The School Threw The Book At Her For Just A Small Gathering
“I went to a private Baptist college that did not tolerate drinking. The rule before and after the year this took place was that if you were caught drinking on campus housing, you were handed a drinking ticket and that was that. Not this year.
I was 21 living in campus housing (my athletic scholarship only covered campus housing). During fall break, the swim team stayed on campus because we were training for a meet coming up. My roommates and I thought it would be fun to invite people over and just blow off some steam by throwing a tiny shindig.
Some moron noted we had people over so the resident advisor came and busted us. Sure, I knew I had it coming, so I was prepared to pay the ticket and end the party which I felt was fair for breaking the rules.
Oh no, that was not the end of it. The school quietly changed the rules to if busted, you were immediately expelled from housing pending a hearing. The police were called as well. Pretty soon, three security guards and a sheriff were standing in my apartment corralling everyone out. The resident advisor said I was to be charged for providing adult beverages to minors as well as the school’s punishment. One roommate was hiding her illegal pet bunny and the other was openly sobbing.

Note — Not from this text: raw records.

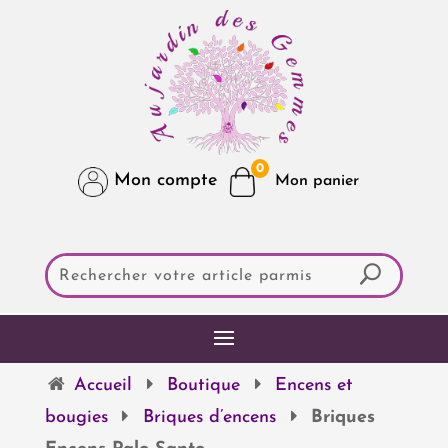
0
Mon compte
Accueil
Boutique
Encens et
bougies
Briques d’encens
Briques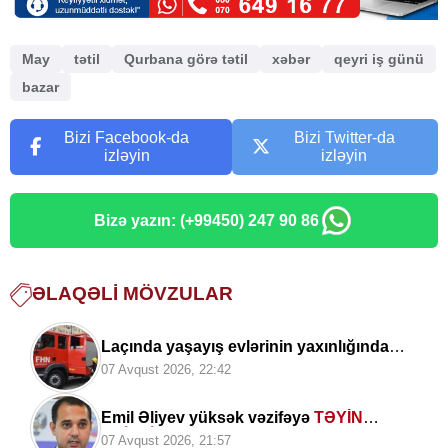
May
tətil
Qurbana görə tətil
xəbər
qeyri iş günü
bazar
Bizi Facebook-da
Bizi Twitter-da
izləyin
izləyin
Bizə yazın: (+99450) 247 90 86
ƏLAQƏLI MÖVZULAR
Laçında yaşayış evlərinin yaxınlığında
yanğın
07 Avqust 2026, 22:42
Emil Əliyev yüksək vəzifəyə
TƏYİN
EDİLDİ
07 Avqust 2026, 21:57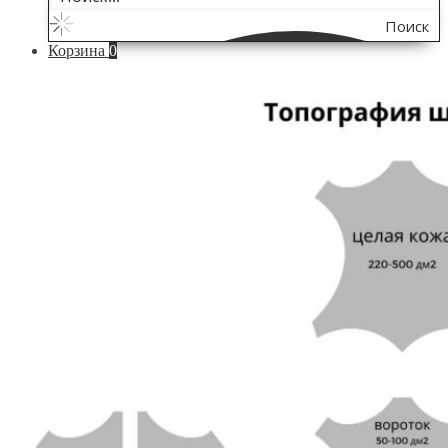
Поиск
Корзина
0
по
сайту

I packed an overnight bag because we had to leave immediately. I offered to take the hit so my roommates weren’t in huge trouble with the school too. So within the span of an hour, I went from throwing a party to being evicted. I arranged places for my roommates to stay but I wasn’t anywhere close to where I needed to go. I sat on the curb pondering if I should make the two mile walk on the dark country road while the sheriff was in his cruiser writing his report up. I acknowledge that I broke the rules, but it just seems like the punishment was grossly unfair.”